The bill is carefully and narrowly tailored, however, to extend only to cases where the plaintiff can demonstrate that the defendant registered, trafficked in, or used the offending domain name with bad-faith intent to profit from the goodwill of a mark belonging to someone else. Thus, the bill does not extend to innocent domain name registrations by those who are unaware of another’s use of the name, or even to someone who is aware of the trademark status of the name but registers a domain name containing the mark for any reason other than with bad faith intent to profit from the goodwill associated with that mark.

H.R.Conf.Rep. No. 106-464, (1999) (emphasis added); S.Rep. No. 106-140 (“[u]n-der the bill ... the abusive conduct that is made actionable is appropriately limited just to bad-faith registrations and uses of others’ marks by persons who seek to profit unfairly from the goodwill associated therewith”).

We understand plaintiffs concern that a requirement of showing “bad faith intent” in an in rem proceeding, which Congress created largely for the purpose of providing remedies for trademark owners who cannot find a person or entity responsible for registering the offending domain names, will be difficult in a default proceeding. See S.Rep. No. 106-140 (“[a] significant problem ... in the fight against cybersquatting is ... many cybersquatters register domain names under aliases or otherwise provide false information in their registration applications in order to avoid identification and service of process by the mark owner ... [The ACPA] will alleviate this difficulty ... by enabling a mark owner to seek an injunction against the infringing property”). However, we think that plaintiffs fear is unfounded. Among the eight non-exclusive factors Congress directed the courts to consider in their analysis of the bad faith intent element under the ACPA is whether the registrant has provided accurate information to the registrar, such as: “the person’s provision of material and misleading false contact information when applying for the registration of the domain name, the person’s intentional failure to maintain accurate contact information, or the person’s prior conduct indicating a pattern of such conduct.” 15 U.S.C. § 1125(d)(l)(B)(VII). Failure to keep one’s address current or to leave an accurate forwarding address certainly casts doubt on the bona fides of a registrant. This fact coupled with the similarity of the offending mark may well be sufficient to enable a plaintiff facing a defaulting domain name to obtain an in rem judgment against the domain name.
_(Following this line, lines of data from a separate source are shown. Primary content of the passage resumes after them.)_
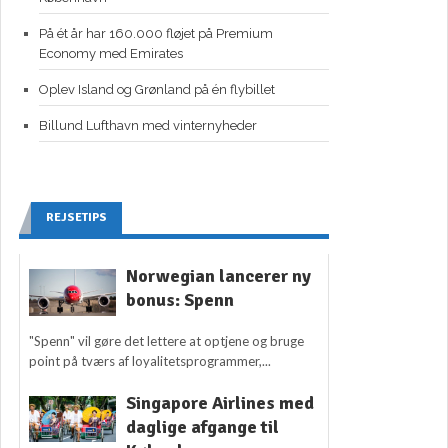
På ét år har 160.000 fløjet på Premium
Economy med Emirates
Oplev Island og Grønland på én flybillet
Billund Lufthavn med vinternyheder
REJSETIPS
Norwegian lancerer ny
bonus: Spenn
"Spenn" vil gøre det lettere at optjene og bruge
point på tværs af loyalitetsprogrammer,...
Singapore Airlines med
daglige afgange til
Because we find that bad faith intent to profit is a necessary element of an in rem action under the ACPA, and plaintiff has not sufficiently alleged that element, defendants’ Motion to Dismiss as to Count III will be granted and Count III will be dismissed without prejudice. Plaintiff will have eleven days to file an amended complaint. Defendants also argue that its motion to dismiss Count III should be converted to a motion for summary judgment and that it should prevail on the merits because the evidence reveals a lack of bad faith. We find that, in this case, where discovery has not even begun, the eviden-tiary record has not been established and it would be premature to consider defendants’ motion for summary judgment. Therefore, that request will be denied.

III. CONCLUSION

For the aforementioned reasons, Defendants’ Motion to Dismiss, or in the Alternative, for Summary Judgment, will be granted as to the motion to dismiss and denied as to the request for summary judgment. Counts I, II and IV will be dismissed with prejudice and Count III will be dismissed without prejudice.
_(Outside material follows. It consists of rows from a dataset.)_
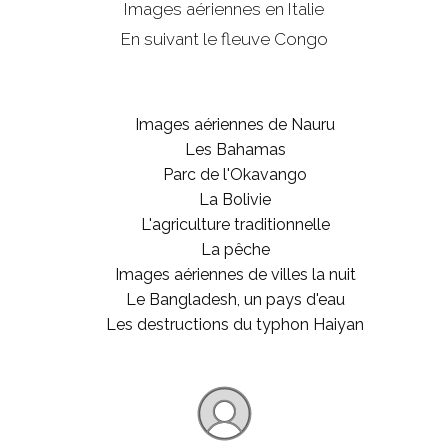
Images aériennes en Italie
En suivant le fleuve Congo
Images aériennes de Nauru
Les Bahamas
Parc de l'Okavango
La Bolivie
L'agriculture traditionnelle
La pêche
Images aériennes de villes la nuit
Le Bangladesh, un pays d'eau
Les destructions du typhon Haiyan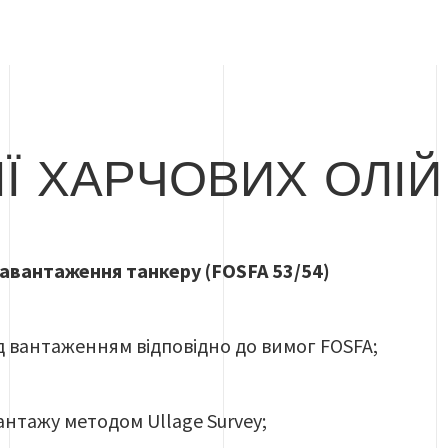
ІЇ ХАРЧОВИХ ОЛІЙ
 навантаження танкеру (FOSFA 53/54)
д вантаженням відповідно до вимог FOSFA;
антажу методом Ullage Survey;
The Clerk is directed to forward copies of this Memorandum Opinion to counsel of record. 
      
      . Plaintiff neither explicitly nor implicitly alleged bad faith intent to profit. It merely alleged that the domain names violate the ACPA, in that they are confusingly similar to plaintiff’s trademarks and/ or dilutive of its famous trademarks. This pleading is insufficient in our view. (Compl. at ¶ 32.)